Vitamin D Levels Tied to Breast Cancer Survival

Lawndale News Chicago's Bilingual Newspaper - Health

For women diagnosed with breast cancer, high vitamin D levels in the blood may be tied to better odds of surviving and having tumors with less deadly characteristics, suggests a new study. While the new study supports previous research on vitamin D and breast cancer, it can’t prove that boosting vitamin D levels will improve outcomes for women with breast cancer. “Overall, we found a 30 percent reduction of all-cause mortality associated with vitamin D levels at the time of diagnosis,” said the study’s lead author Song Yao, of the Roswell Park Cancer Institute in Buffalo, New York.

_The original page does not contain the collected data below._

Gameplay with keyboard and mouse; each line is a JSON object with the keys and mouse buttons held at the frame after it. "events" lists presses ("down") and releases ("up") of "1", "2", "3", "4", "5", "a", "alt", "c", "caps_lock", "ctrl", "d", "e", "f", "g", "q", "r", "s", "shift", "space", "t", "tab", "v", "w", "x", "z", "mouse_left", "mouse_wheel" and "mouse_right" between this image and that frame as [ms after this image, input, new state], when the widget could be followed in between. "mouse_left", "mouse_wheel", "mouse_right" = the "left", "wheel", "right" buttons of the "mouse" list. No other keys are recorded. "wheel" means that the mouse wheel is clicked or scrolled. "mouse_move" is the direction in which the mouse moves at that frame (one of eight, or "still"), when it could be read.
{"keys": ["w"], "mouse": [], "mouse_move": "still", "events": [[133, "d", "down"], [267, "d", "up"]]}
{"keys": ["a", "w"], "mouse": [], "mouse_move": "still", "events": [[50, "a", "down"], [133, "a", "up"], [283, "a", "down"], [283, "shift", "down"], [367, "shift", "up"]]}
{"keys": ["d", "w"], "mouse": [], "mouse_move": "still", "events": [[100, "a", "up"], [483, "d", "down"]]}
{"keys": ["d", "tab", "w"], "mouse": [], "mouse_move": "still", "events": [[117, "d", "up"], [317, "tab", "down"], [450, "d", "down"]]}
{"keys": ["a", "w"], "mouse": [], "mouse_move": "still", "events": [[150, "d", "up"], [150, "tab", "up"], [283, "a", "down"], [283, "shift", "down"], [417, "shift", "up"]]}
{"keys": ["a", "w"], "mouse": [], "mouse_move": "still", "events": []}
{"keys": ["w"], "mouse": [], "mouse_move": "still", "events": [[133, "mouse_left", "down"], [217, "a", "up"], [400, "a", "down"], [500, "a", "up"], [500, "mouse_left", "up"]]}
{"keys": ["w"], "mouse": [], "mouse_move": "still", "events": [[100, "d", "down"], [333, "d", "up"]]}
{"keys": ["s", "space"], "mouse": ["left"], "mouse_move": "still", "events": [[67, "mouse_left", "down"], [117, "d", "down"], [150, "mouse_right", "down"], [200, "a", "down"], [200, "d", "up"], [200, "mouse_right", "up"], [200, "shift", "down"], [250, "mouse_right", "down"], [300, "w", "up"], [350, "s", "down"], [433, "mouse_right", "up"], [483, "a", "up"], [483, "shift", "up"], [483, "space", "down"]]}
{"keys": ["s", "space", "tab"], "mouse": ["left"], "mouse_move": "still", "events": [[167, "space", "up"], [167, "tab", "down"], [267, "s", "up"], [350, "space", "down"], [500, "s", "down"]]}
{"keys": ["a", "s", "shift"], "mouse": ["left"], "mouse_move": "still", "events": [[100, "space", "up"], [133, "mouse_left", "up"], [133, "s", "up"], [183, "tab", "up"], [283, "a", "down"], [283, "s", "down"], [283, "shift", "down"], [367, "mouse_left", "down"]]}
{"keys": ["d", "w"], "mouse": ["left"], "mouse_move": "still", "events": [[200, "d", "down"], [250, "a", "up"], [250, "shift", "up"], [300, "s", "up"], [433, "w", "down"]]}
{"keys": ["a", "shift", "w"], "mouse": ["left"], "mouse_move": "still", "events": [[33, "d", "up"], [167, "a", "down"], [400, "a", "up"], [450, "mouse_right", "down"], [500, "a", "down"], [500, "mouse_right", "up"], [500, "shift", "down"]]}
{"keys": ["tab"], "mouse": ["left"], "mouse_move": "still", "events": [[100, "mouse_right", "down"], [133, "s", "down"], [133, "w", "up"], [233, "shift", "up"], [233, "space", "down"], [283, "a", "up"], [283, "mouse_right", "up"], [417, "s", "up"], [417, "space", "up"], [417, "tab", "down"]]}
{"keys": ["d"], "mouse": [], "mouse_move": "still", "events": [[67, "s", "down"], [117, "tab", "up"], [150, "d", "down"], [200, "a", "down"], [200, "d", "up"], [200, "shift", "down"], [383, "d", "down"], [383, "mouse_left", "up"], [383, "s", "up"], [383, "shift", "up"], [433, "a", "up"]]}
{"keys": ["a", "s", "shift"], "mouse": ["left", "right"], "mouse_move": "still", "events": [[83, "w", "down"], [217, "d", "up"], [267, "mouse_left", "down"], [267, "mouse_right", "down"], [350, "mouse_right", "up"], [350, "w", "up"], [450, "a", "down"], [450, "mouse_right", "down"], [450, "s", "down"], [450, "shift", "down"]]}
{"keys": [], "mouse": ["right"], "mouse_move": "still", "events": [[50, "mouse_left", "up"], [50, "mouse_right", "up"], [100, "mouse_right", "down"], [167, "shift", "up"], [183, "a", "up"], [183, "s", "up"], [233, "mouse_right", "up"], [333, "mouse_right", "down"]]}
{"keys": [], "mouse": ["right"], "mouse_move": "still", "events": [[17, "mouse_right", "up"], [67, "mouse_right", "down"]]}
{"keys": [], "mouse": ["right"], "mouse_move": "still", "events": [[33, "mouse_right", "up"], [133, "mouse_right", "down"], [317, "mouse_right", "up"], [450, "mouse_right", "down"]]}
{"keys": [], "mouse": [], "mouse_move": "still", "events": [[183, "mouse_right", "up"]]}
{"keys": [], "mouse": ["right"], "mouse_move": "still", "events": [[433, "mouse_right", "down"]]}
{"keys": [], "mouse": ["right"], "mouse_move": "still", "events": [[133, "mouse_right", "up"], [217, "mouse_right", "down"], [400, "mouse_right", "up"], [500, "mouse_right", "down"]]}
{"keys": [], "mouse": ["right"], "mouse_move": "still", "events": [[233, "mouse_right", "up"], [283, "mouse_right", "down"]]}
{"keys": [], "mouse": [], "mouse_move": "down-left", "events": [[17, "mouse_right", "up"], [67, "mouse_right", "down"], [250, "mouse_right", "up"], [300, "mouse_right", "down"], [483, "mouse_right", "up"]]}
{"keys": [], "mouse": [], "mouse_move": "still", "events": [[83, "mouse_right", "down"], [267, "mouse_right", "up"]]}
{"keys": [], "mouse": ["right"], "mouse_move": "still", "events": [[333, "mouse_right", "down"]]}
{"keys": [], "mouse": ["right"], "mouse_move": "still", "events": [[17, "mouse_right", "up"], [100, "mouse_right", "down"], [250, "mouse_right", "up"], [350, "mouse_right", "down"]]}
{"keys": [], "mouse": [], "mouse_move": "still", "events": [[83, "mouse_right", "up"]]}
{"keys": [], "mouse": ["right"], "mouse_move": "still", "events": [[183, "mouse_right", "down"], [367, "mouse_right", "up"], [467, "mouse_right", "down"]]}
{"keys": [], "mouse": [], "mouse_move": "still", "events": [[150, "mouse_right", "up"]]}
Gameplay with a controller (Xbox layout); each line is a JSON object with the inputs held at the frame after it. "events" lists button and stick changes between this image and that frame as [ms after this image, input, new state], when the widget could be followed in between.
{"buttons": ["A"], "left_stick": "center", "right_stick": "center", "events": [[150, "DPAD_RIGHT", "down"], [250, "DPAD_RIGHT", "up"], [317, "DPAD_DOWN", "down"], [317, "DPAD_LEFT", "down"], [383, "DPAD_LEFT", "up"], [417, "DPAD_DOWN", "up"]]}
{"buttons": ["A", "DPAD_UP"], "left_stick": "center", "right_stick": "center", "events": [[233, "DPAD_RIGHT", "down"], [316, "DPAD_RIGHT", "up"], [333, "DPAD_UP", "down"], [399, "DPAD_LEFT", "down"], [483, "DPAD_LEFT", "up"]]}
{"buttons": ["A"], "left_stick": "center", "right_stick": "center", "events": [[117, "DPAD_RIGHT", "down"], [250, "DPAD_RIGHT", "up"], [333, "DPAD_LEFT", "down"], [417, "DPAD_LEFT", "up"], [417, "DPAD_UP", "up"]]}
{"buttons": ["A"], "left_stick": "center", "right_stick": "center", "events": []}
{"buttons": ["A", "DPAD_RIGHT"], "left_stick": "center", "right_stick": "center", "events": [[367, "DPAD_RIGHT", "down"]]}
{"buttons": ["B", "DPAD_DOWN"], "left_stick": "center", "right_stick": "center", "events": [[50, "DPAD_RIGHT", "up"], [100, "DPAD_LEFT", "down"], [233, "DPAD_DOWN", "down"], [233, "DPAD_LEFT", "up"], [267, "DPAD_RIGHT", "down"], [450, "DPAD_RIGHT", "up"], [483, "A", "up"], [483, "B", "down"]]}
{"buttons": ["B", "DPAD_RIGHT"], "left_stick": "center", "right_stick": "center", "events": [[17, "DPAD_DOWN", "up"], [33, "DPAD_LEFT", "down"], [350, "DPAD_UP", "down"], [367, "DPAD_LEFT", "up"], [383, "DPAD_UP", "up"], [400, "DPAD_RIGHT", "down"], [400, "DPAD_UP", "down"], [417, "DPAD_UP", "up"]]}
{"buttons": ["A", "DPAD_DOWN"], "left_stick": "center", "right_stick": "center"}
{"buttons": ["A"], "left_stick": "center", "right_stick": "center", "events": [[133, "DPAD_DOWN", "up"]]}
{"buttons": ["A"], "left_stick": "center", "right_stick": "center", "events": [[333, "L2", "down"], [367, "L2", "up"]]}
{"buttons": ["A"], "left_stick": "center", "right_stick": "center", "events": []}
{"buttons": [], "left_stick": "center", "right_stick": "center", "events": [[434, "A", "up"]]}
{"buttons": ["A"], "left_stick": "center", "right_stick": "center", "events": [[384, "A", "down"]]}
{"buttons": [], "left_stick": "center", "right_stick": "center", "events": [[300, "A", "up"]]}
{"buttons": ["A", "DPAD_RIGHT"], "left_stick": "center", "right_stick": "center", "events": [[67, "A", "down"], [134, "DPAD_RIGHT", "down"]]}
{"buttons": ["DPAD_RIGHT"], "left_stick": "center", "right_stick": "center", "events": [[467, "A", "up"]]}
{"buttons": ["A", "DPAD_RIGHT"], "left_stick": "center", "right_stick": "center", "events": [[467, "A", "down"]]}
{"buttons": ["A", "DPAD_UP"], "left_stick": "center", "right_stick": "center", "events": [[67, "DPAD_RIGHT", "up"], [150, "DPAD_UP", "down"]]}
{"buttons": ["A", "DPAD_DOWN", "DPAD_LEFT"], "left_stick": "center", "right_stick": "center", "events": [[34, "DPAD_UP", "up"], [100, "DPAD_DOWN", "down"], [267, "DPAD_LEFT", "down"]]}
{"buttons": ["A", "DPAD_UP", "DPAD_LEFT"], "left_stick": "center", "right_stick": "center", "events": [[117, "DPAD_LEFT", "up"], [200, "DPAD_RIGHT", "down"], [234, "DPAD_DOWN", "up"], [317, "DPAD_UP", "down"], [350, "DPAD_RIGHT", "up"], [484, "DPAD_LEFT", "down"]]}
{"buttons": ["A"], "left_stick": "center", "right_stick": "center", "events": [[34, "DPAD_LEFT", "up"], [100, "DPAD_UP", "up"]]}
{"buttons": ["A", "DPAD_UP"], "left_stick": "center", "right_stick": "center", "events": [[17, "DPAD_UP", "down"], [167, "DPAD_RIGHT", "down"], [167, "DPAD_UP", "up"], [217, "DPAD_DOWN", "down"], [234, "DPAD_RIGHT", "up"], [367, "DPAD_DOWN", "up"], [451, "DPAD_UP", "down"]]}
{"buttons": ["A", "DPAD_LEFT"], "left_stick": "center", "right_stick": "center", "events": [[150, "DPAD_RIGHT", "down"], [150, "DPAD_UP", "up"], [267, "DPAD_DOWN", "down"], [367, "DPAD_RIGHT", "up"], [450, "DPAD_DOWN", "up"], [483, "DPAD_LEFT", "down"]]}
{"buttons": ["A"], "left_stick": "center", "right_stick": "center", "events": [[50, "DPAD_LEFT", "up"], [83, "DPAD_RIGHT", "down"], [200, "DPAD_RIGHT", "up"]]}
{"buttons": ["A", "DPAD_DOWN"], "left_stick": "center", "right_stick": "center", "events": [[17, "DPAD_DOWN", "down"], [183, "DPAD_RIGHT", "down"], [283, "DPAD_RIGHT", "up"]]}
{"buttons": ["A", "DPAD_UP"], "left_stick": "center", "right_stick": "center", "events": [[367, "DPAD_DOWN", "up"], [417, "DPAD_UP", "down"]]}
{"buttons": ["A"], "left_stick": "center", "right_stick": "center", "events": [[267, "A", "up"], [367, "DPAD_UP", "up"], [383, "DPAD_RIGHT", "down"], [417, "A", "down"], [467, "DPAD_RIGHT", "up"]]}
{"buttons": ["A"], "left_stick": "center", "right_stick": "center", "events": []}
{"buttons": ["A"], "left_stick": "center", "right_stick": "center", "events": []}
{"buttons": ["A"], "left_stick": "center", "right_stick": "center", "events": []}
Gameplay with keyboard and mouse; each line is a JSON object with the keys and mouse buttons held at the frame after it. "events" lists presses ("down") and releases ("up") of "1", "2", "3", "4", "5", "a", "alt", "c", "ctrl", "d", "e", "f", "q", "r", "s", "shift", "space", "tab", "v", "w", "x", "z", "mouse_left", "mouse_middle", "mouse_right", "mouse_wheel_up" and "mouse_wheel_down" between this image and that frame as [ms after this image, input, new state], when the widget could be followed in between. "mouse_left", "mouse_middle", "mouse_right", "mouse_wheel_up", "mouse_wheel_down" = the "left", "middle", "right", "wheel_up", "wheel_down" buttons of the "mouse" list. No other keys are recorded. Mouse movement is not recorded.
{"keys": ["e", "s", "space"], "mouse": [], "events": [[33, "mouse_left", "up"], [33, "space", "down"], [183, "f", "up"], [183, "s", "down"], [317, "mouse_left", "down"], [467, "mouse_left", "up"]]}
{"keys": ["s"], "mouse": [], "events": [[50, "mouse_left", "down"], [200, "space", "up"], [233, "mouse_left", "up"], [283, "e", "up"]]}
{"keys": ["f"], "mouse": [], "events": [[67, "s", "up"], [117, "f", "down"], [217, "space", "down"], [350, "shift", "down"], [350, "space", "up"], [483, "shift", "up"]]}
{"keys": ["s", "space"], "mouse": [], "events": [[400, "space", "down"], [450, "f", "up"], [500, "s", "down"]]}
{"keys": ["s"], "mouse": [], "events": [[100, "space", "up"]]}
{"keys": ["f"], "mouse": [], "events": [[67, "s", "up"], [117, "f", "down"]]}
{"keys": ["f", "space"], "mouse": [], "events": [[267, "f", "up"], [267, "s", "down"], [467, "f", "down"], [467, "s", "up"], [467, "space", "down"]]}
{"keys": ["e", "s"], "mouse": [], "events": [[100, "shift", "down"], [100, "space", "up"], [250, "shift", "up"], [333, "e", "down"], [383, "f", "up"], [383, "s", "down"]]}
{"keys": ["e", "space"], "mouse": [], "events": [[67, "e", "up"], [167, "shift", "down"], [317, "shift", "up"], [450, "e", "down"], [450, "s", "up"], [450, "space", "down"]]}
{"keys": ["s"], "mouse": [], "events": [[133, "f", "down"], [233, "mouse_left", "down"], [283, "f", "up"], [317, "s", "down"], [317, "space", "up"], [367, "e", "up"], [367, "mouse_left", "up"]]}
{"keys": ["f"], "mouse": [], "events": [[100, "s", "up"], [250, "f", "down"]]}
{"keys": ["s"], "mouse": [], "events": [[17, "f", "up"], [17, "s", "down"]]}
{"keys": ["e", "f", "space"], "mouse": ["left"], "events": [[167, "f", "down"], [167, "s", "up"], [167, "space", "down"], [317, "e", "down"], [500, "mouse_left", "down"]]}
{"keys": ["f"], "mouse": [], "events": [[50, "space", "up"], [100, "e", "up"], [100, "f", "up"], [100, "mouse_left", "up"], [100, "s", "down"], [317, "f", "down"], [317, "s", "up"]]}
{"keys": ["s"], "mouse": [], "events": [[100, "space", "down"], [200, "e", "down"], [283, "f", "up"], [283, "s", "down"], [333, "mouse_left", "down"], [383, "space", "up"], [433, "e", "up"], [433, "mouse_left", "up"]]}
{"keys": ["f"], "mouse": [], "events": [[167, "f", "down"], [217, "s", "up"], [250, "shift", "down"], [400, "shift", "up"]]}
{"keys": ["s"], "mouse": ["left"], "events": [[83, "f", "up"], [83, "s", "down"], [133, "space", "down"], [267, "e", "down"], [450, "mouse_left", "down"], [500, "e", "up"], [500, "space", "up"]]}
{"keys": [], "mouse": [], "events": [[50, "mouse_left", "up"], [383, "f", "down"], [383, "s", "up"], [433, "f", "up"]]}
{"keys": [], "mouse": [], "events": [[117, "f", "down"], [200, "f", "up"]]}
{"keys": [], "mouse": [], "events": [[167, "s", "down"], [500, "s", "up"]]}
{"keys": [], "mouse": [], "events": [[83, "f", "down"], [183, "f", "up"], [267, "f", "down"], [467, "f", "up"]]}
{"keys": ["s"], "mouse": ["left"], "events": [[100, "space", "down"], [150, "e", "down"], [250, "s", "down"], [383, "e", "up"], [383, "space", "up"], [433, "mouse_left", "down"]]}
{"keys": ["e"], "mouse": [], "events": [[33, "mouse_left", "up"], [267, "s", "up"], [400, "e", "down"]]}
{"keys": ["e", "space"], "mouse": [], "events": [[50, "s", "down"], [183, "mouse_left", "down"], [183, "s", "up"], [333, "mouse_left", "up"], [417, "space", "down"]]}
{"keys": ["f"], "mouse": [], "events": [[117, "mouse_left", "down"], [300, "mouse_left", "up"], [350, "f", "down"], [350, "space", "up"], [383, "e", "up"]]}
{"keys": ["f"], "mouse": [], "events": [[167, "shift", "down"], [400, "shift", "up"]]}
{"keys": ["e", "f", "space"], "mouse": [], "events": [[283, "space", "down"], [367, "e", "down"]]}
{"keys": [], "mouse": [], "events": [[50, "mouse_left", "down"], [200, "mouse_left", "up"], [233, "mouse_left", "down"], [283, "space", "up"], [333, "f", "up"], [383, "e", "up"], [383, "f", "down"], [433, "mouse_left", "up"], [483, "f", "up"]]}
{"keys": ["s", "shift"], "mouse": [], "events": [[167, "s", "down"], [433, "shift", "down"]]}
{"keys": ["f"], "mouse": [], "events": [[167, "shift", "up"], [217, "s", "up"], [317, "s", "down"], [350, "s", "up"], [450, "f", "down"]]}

Lawndale News Chicago's Bilingual Newspaper - Health

The researchers used data from an ongoing study of California women started in 2006. Women were usually enrolled within two months of being diagnosed with invasive breast cancer. Participants’ average age was about 59. They were evaluated when they entered the study and periodically afterward. The women were split into three roughly equally-sized groups, with about 520 participants each, based on their blood levels of a marker for vitamin D. The researchers found low levels among women with more advanced cancers. The lowest levels were in women who had not yet entered menopause and were diagnosed with triple-negative cancer, which tends to have worse outcomes than other types of breast cancers. Over an average of seven years of follow-up, about 100 women with the lowest vitamin D levels died, compared to 76 women with the highest level of vitamin D. Women with the highest vitamin D levels were 28 percent less likely to die of any cause during the study than women with the lowest vitamin D levels, after accounting for tumor characteristics and other factors, the researchers report in JAMA Oncology. People should get 600 international units (IU) of vitamin D each day from ages 1 through 70, according to the Institute of Medicine. Older people should get 800 IU of the vitamin each day.